Se sirvió otro café y luego se acomodó en un sillón cerca de una ventana por donde la luz del sol de aquella incipiente mañana esperaba que lo iluminara. Para Billi, debía de tratarse de un evento que se iba a producir hoy viernes. Pensar que eso, aún por pasar, fuese el interrogatorio final referido por Viloria, resultaba absurdo. ¿Qué podía haber en él de particular? Por otro lado, no resultaba tan extraño después de un interrogatorio tan suave, casi de «pana», como el que le habían hecho a Labarca, en el cual solo faltaron el té y las galletas, que ahora quisieran hacerle otro. Lo que le parecía raro a Billi era que quisieran volver a interrogar al detenido después de haber confesado lo que pretendía hacer en Venezuela. Venir ahora con que lo iban a interrogar por última vez no encajaba. Para Billi no había duda de que eso que le dijeron a Ígor fue con la intención de encubrir otro acontecimiento, el que en verdad iba a suceder, y que todo aquello del interrogatorio final solo era para despistar.

Apuró otro sorbo para terminar la taza e hizo un recuento de los hechos conocidos. Los cubanos avisaron, eso es innegable; lo detuvieron en el aeropuerto al pasar por inmigración con un pasaporte falso y confesó; sin embargo, todo lo que ha dicho tanto a la prensa como durante la charla sostenida con los funcionarios, porque eso no fue un verdadero interrogatorio, es intrascendente ¿De quién sería esa idea de que diera declaraciones? Dice venir a Venezuela a analizar el terreno y a determinar las acciones que se pueden llevar a cabo con el propósito de causar disturbios y boicotear el proceso electoral parlamentario del próximo mes, y cuando le preguntan cómo lo va a hacer, el pendejo dice que quemando cauchos o quizá con bombas, poniendo a pelear un partido político con otro de diferente ideología o con el cual no haya afinidad. Confiesa que su jefe es Posada Capriles, pero que no habla con él desde el 97, y cuando le preguntan cómo sabe o cómo está seguro de que las órdenes que recibe a través de un tal Daniel, un supuesto contacto con paradero desconocido, son en verdad de Capriles, el muy idiota responde que lo sabe porque conoce como actúa y piensa su jefe. Si ese tipo era terrorista, concluyó Billi dentro de su ponderación de los hechos, entonces él era cantante de ópera o, en caso contrario, Labarca era un excelente actor y todo lo que habló una gran mentira.

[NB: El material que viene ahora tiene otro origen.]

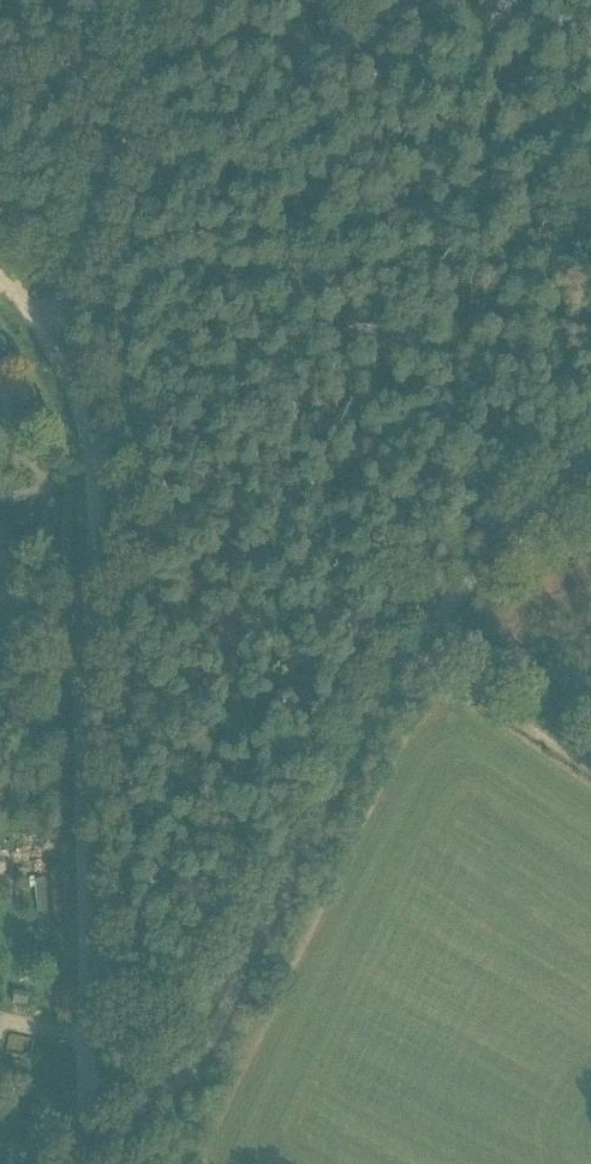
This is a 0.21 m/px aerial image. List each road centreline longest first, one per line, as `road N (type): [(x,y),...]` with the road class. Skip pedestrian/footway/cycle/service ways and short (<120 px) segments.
road 1 (unclassified): [(80,1163),(82,663),(98,488),(72,382),(0,270)]
road 2 (track): [(86,1097),(179,1091),(406,654)]
road 3 (track): [(147,0),(46,331)]
road 4 (track): [(406,654),(526,522),(590,469)]
road 5 (track): [(406,654),(590,778)]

Algo en todo esto no le cuadraba a Billi, sobre todo, después de escuchar la grabación de las declaraciones y de observar en el vídeo la actitud y comportamiento de Labarca con los funcionarios que lo apresaron y lo interrogaron. Si estaban conformes con su declaración, ¿para qué, entonces, otro interrogatorio?, y de no ser así, ¿por qué llamarlo interrogatorio final? ¿Será que lo iban a despachar? Estas y otras dudas rondaban en su cabeza. No podía estar equivocado, la mano de Torres debía estar detrás de esta trama, y si no era la de él, ¿la de quién, entonces?

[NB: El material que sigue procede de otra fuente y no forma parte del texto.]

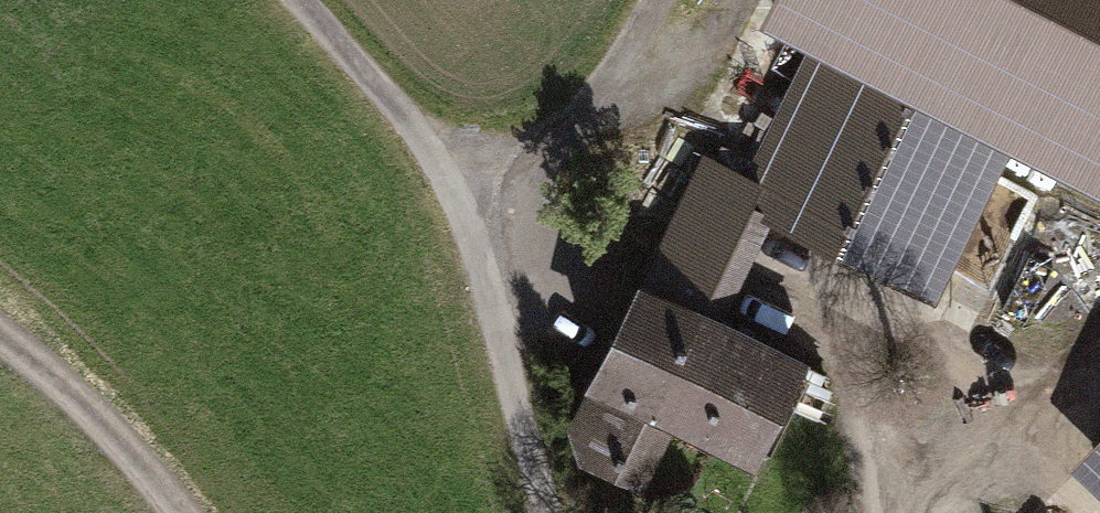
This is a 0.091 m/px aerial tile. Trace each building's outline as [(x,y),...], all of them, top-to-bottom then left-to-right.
[(574,425),(587,456),(625,472),(658,405),(698,310),(752,201),(907,278),(966,163),(989,173),(1014,120),(1099,163),(1099,9),(1082,0),(851,0),(769,166),(721,144),(715,158),(707,156),(574,425)] [(1017,231),(1076,262),(1098,218),(1053,196),(1035,196),(1017,231)] [(799,360),(698,310),(658,405),(754,452),(781,396),(799,360)] [(826,373),(799,360),(781,396),(817,414),(829,392),(826,373)] [(1068,459),(1099,489),(1099,426),(1068,459)]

Se levantó del sillón con intención de darse un baño e ir a la oficina, ya eran las ocho y media pasadas y estaba retrasado. En el camino hablaría con Viloria. Se dispuso a quitarse la sudadera que aún llevaba puesta cuando la música del teléfono móvil que repicaba anunciando una nueva llamada lo hizo apurarse en el momento en que aún tenía la cabeza atrapada por el suéter a medio salir e intentaba deslizarlo por sus brazos en alto. Se había atorado entre su cuello y los codos, así que hizo un esfuerzo para sacárselo de un tirón. Una vez libre buscó, un tanto desorientado, el aparato que seguía sonando desde la mesa de la cocina. Cuando por fin lo alcanzó, pudo escuchar una vez más la voz excitada de Viloria.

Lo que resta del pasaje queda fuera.